Città dalla memoria corta e tradita. A me pare che l’inerzia non sia biologia, ma una scelta storica. E la storia, io lo so, si può cambiare.


di GIUSEPPE BEVACQUA
Lo Stretto di Messina è un’immagine che porto dentro sempre con me, un sentimento fatto di amore e rabbia che provo al mattino al sorgere del sole e riprovo la sera al suo scomparire dietro le colline. Ho dentro l’amore per questa bellezza struggente, che toglie il fiato. Un sentimento che combatte con la rabbia nel vedere come l’abitudine l’abbia trasformata in una cartolina scontata per chi ci vive, quasi una colpa.
Capisco l’affetto per questa terra. Ma a me pare che l’immagine di quelle navi traghetto, così lente sull’acqua tra le due sponde, sia lo specchio della mia gente. Riflette una “pacificità” che sconfina nell’inerzia, in una rassegnazione atavica.
È come se una lunga storia di sottomissione avesse spento la ribellione, avesse insegnato ad accettare le malefatte e le espropriazioni come un destino. E questo mi indigna. Questa rassegnazione non è biologia, non patologia, è storia. E la storia si può cambiare.
Eppure, come lo Stretto, la superficie è solo una parte. Sotto quella calma apparente, so che ci sono correnti profonde, energie nascoste. C’è una faglia sismica, un’inquietudine. L’acqua stessa, mischiandosi, trova nuova energia.

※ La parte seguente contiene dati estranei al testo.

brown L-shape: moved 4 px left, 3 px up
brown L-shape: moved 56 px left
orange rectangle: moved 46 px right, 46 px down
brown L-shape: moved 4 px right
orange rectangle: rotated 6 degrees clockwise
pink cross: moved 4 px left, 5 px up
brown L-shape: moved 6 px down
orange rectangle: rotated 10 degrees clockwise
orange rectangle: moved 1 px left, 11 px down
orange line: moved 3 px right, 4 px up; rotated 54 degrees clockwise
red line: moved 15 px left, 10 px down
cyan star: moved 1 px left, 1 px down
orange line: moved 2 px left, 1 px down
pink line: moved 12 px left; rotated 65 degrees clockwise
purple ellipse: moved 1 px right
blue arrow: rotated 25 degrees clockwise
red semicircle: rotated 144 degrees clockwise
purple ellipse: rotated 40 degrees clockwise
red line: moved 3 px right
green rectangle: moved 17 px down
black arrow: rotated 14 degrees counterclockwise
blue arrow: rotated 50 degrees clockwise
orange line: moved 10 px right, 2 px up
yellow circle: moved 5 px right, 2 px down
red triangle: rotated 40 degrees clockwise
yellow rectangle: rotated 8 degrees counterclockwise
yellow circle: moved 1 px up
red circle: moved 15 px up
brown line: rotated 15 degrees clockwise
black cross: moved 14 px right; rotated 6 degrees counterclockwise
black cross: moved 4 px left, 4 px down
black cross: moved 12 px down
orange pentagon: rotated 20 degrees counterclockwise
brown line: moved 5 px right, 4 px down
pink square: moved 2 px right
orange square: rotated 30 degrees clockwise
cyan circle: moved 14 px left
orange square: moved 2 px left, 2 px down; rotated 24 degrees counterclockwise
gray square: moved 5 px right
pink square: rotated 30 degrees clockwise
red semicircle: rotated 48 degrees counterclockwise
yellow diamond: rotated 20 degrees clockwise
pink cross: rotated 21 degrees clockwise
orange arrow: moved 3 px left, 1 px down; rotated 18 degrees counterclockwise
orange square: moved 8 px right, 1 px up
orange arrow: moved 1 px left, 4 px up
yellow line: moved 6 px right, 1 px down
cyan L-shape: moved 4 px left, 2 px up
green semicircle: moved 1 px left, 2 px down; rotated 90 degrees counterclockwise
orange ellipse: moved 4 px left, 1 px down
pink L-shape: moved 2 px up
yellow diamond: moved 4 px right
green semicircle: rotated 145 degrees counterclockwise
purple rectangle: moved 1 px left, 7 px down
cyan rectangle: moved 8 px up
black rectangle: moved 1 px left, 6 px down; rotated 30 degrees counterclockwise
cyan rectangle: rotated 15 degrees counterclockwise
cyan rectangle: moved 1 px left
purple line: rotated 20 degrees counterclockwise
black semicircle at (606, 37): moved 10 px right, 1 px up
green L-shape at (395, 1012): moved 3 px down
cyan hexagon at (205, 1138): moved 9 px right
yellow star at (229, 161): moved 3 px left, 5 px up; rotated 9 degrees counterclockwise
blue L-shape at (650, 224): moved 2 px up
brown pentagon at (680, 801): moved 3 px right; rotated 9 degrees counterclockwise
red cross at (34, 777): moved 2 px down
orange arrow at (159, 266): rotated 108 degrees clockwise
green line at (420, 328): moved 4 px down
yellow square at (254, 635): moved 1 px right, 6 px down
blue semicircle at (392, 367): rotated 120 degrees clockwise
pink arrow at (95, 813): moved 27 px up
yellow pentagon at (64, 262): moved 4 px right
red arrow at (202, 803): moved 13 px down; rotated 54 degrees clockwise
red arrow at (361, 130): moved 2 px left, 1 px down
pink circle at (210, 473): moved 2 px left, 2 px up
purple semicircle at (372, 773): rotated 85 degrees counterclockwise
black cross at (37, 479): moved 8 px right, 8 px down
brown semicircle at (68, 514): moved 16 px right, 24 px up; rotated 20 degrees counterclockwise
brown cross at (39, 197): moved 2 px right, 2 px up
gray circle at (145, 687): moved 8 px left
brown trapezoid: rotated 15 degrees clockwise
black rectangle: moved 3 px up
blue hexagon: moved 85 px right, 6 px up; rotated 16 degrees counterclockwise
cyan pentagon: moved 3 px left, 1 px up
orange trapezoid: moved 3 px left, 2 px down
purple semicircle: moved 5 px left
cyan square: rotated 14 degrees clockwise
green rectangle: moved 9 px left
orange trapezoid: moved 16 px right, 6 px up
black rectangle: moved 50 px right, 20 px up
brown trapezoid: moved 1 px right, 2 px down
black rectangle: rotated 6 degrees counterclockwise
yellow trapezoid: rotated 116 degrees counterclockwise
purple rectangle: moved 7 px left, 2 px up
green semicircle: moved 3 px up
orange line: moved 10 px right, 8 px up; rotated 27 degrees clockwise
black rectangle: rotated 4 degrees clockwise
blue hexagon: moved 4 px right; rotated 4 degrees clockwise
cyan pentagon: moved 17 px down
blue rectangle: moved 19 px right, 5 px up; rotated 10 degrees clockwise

Quello che manca è la consapevolezza, la memoria. Messina mi appare oggi come una figlia smemorata, una principessa che ha dimenticato la forza dei suoi antenati, la nobiltà delle sue origini. Si è adagiata in una placida presunzione, nell’attesa che qualcuno venga a salvarla.
Ma io non credo ai salvatori. Detesto la frase gattopardesca, è una condanna. Penso invece che bisogna rimboccarsi le maniche, partire da qui, dal nostro dovere, dal nostro amore, dalla nostra stessa rabbia. La forza è ancora lì, nel cuore di questa città, ma è sepolta sotto l’indolenza. E l’indolenza, quella sì, è il nostro vero nemico.